Brokols got up and went to the pantry, poured himself a glass of wine and walked back to the sitting room, his mind still busy.

As he sipped, it seemed to him that perhaps he'd disliked the teacher at first sight, disliked the look of him sitting in his diaper before his pupils. But he couldn't actually remember feeling like that.

Or had his dislike come later—grown out of their conversation? He had no doubt that the teacher had treated him superciliously—been condescending, almost insulting. He tried to remember just what had been said, but the words refused recall.

So did Master Jerrsio's. But there was no doubt that Jerrsio too had spoken as a superior to an inferior. Or no, that wasn't it. As an expert to the uniformed, appropriate enough to the circumstances.
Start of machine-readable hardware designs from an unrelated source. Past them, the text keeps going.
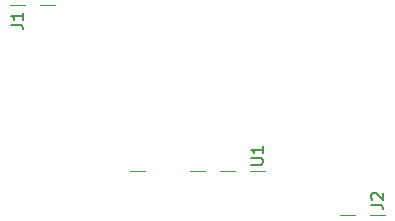
<source format=gbr>
%TF.GenerationSoftware,KiCad,Pcbnew,(6.0.9-0)*%
%TF.CreationDate,2023-03-30T16:31:36+10:00*%
%TF.ProjectId,Feather M0 Temp Sensor,46656174-6865-4722-904d-302054656d70,rev?*%
%TF.SameCoordinates,Original*%
%TF.FileFunction,Legend,Top*%
%TF.FilePolarity,Positive*%
%FSLAX46Y46*%
G04 Gerber Fmt 4.6, Leading zero omitted, Abs format (unit mm)*
G04 Created by KiCad (PCBNEW (6.0.9-0)) date 2023-03-30 16:31:36*
%MOMM*%
%LPD*%
G01*
G04 APERTURE LIST*
%ADD10C,0.150000*%
%ADD11C,0.120000*%
G04 APERTURE END LIST*
D10*
%TO.C,J1*%
X98512380Y-58753333D02*
X99226666Y-58753333D01*
X99369523Y-58800952D01*
X99464761Y-58896190D01*
X99512380Y-59039047D01*
X99512380Y-59134285D01*
X99512380Y-57753333D02*
X99512380Y-58324761D01*
X99512380Y-58039047D02*
X98512380Y-58039047D01*
X98655238Y-58134285D01*
X98750476Y-58229523D01*
X98798095Y-58324761D01*
%TO.C,U1*%
X118832380Y-70611904D02*
X119641904Y-70611904D01*
X119737142Y-70564285D01*
X119784761Y-70516666D01*
X119832380Y-70421428D01*
X119832380Y-70230952D01*
X119784761Y-70135714D01*
X119737142Y-70088095D01*
X119641904Y-70040476D01*
X118832380Y-70040476D01*
X119832380Y-69040476D02*
X119832380Y-69611904D01*
X119832380Y-69326190D02*
X118832380Y-69326190D01*
X118975238Y-69421428D01*
X119070476Y-69516666D01*
X119118095Y-69611904D01*
%TO.C,J2*%
X128992380Y-73993333D02*
X129706666Y-73993333D01*
X129849523Y-74040952D01*
X129944761Y-74136190D01*
X129992380Y-74279047D01*
X129992380Y-74374285D01*
X129087619Y-73564761D02*
X129040000Y-73517142D01*
X128992380Y-73421904D01*
X128992380Y-73183809D01*
X129040000Y-73088571D01*
X129087619Y-73040952D01*
X129182857Y-72993333D01*
X129278095Y-72993333D01*
X129420952Y-73040952D01*
X129992380Y-73612380D01*
X129992380Y-72993333D01*
D11*
%TO.C,J1*%
X100980000Y-57125000D02*
X102250000Y-57125000D01*
X98440000Y-57125000D02*
X99710000Y-57125000D01*
%TO.C,U1*%
X109855000Y-71120000D02*
X108585000Y-71120000D01*
X117475000Y-71120000D02*
X116205000Y-71120000D01*
X114935000Y-71120000D02*
X113665000Y-71120000D01*
X120015000Y-71120000D02*
X118745000Y-71120000D01*
%TO.C,J2*%
X130175000Y-74870000D02*
X128905000Y-74870000D01*
X127635000Y-74870000D02*
X126365000Y-74870000D01*
%TD*%
M02*

</source>
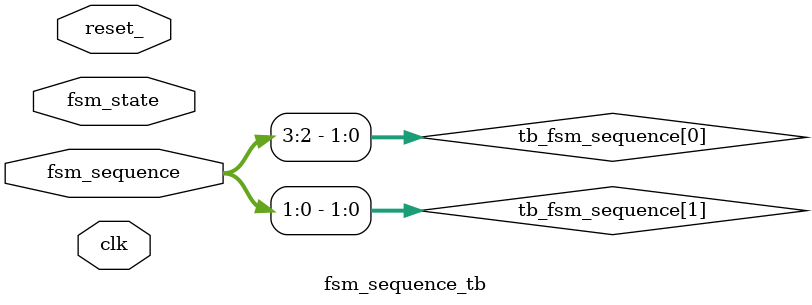
<source format=sv>
module fsm_sequence_tb (
clk, 
reset_, 
fsm_state,
fsm_sequence
);
    parameter fsm_width = 2; //actual width of the states in the RTL
    parameter num_of_states=2; //number of states provided in the fsm_sequence
    parameter num_of_times_initial_state_repeats=1; //Number of times the initial state of the "fsm_sequence" is repeated in the "fsm_sequence"  

input clk;
input reset_;
input [fsm_width-1:0]fsm_state;
input [fsm_width*num_of_states-1:0]fsm_sequence;
wire tb_reset;
assign tb_reset = (reset_ == 1'b0);


wire [fsm_width-1:0] tb_fsm_sequence[num_of_states-1:0]; 

//match the current "fsm_state" with the states provided in the "fsm_sequence"
wire [num_of_states-1:0]match_tracker[num_of_times_initial_state_repeats-1:0]; 
reg [num_of_states-1:0]match_tracker_d1[num_of_times_initial_state_repeats-1:0]; 

//Track all the states of the "fsm_sequence"
reg [num_of_states-1:0]state_tracker[num_of_times_initial_state_repeats-1:0]; 

reg [fsm_width-1:0] fsm_state_d1;
reg tb_reset_d1;
wire [fsm_width-1:0] tb_random_state;
wire [$clog2(num_of_times_initial_state_repeats):0]tb_sequence_seen;


//storing the states of the fsm_sequence in the correct order
for (genvar i=num_of_states-1; i >=0; i--) begin : storing_of_fsm_states
    assign  tb_fsm_sequence[num_of_states-1-i] = fsm_sequence[(fsm_width*(i+1))-1 : fsm_width*i];
end

//Delayed versions of fsm_state and tb_reset
always @(posedge clk) begin
    if (!reset_) begin
        fsm_state_d1 <= 'd0;
        tb_reset_d1 <= 1;
    end else begin
        fsm_state_d1 <= fsm_state;
        tb_reset_d1 <= tb_reset;  
    end
end

for (genvar n=0; n<num_of_times_initial_state_repeats; n++) begin : matching_of_states_as_per_initial_state_repeat
    if (n==0) begin : matching_of_states_for_certain_cases
        for (genvar i=0; i<num_of_states; i++) begin : matching_of_states_as_per_num_of_states
            if (i==0) begin : matching_of_states_for_first_state 
                assign match_tracker[n][0] = (fsm_state == tb_fsm_sequence[0]);
            end else begin : matching_of_states_for_other_states 
                assign match_tracker[n][i] = (fsm_state == tb_fsm_sequence[i]);
            end
        end 
    end else begin : matching_of_states_for_other_cases
        for (genvar i=0; i<num_of_states; i++) begin : matching_of_states_as_per_num_of_states
            if (i==0) begin : matching_of_states_for_first_state 
            assign match_tracker[n][0] = ((fsm_state != fsm_state_d1) && !tb_reset_d1) 
                                            ? (!(|state_tracker[n]) && (|state_tracker[n-1]) && (fsm_state == tb_fsm_sequence[0])) 
                                            : match_tracker[n][0] ;
            end else begin : matching_of_states_for_other_states
            assign match_tracker[n][i] = ((fsm_state != fsm_state_d1) && !tb_reset_d1) 
                                            ? (!state_tracker[n][i] && state_tracker[n][i-1] && (fsm_state == tb_fsm_sequence[i])) 
                                            : match_tracker[n][i] ;
            end
        end 
    end
end

reg [$clog2(num_of_times_initial_state_repeats):0] j;

always @(posedge clk) begin
    if (!reset_) begin
        for (j=0; j< num_of_times_initial_state_repeats; j++) begin
            state_tracker[j] <= 'd0;
            match_tracker_d1[j] <= 'd0;
        end
    end else begin
        for (j=0; j< num_of_times_initial_state_repeats; j++) begin
            match_tracker_d1[j] <= match_tracker[j];
            if (j==0) 
            state_tracker[j] <= (((state_tracker[j]==(match_tracker[j]-1'b1)) || 
                                    (state_tracker[j] == ((match_tracker[j]-1'b1) | match_tracker[j]))) && 
                                    (|match_tracker[j] != 'd0)) 
                                        ? state_tracker[j]|match_tracker[j] 
                                        : ((((|match_tracker[j]) == 0) && (fsm_state == tb_fsm_sequence[0])) 
                                            ? 'd1 
                                            : 'd0
                                        );
            else 
            state_tracker[j] <= (((state_tracker[j]==(match_tracker[j]-1'b1)) || 
                                    (state_tracker[j] == ((match_tracker[j]-1'b1) | match_tracker[j]))) && 
                                    (|match_tracker[j] != 'd0)) 
                                    ? state_tracker[j]|match_tracker[j] 
                                    : 'd0;
        end
    end
end

for (genvar n=0; n<num_of_times_initial_state_repeats; n++) begin : fsm_sequence_seen
    assign tb_sequence_seen[n] = state_tracker[n][num_of_states-1];
end

reg check_state_legal_precondition;
always @(posedge clk) begin
    if (!reset_) begin
        check_state_legal_precondition <= 1'b0;
    end else begin
        check_state_legal_precondition <= fsm_state == tb_fsm_sequence[0];
    end
end

endmodule
</source>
Not as an adult to a dim-witted child though; he hadn't felt demeaned by it.

And the subordinacy he'd felt before Master Jerrsio was different than his subordinacy to Kryger. Kryger was his superior in status and experience, no doubt in toughness, and probably in single-mindedness. But Brokols recognized his own relative strengths—empathy, balance, and quite probably intelligence. By contrast, Master Jerrsio seemed almost a different kind of entity, with different defining parameters.

And what about the scrawny old man who'd ushered them in and out of the monastery? What parameters defined him as a person? How, Brokols asked himself, did he feel about the man? Even without speaking or acting markedly perculiar, he'd seemed—perhaps not bright and surely not quite sane.

Brokols shook his head. He was giving these matters more attention than they deserved. His problem was, he'd been thinking of these people as fully human. So. Should he forbid Stilfos to consort with Gerrla? He shook his head, rejecting the thought, then stood and drank the last swallow of wine. Stilfos was, after all, common, and eight thousand miles from home and any proper woman.

He, on the other hand, was a knight, son of one of the best families, a graduate of the university, reserve army officer, a representative of the emperor. And in a few years, still young, he'd be back in Almeon, would marry a pretty woman of good family, one who played the scintar and sang nicely, who wouldn't die while losing her first child, who'd raise a family he could be proud of.

Elver Brokols went back to bed then and was soon asleep.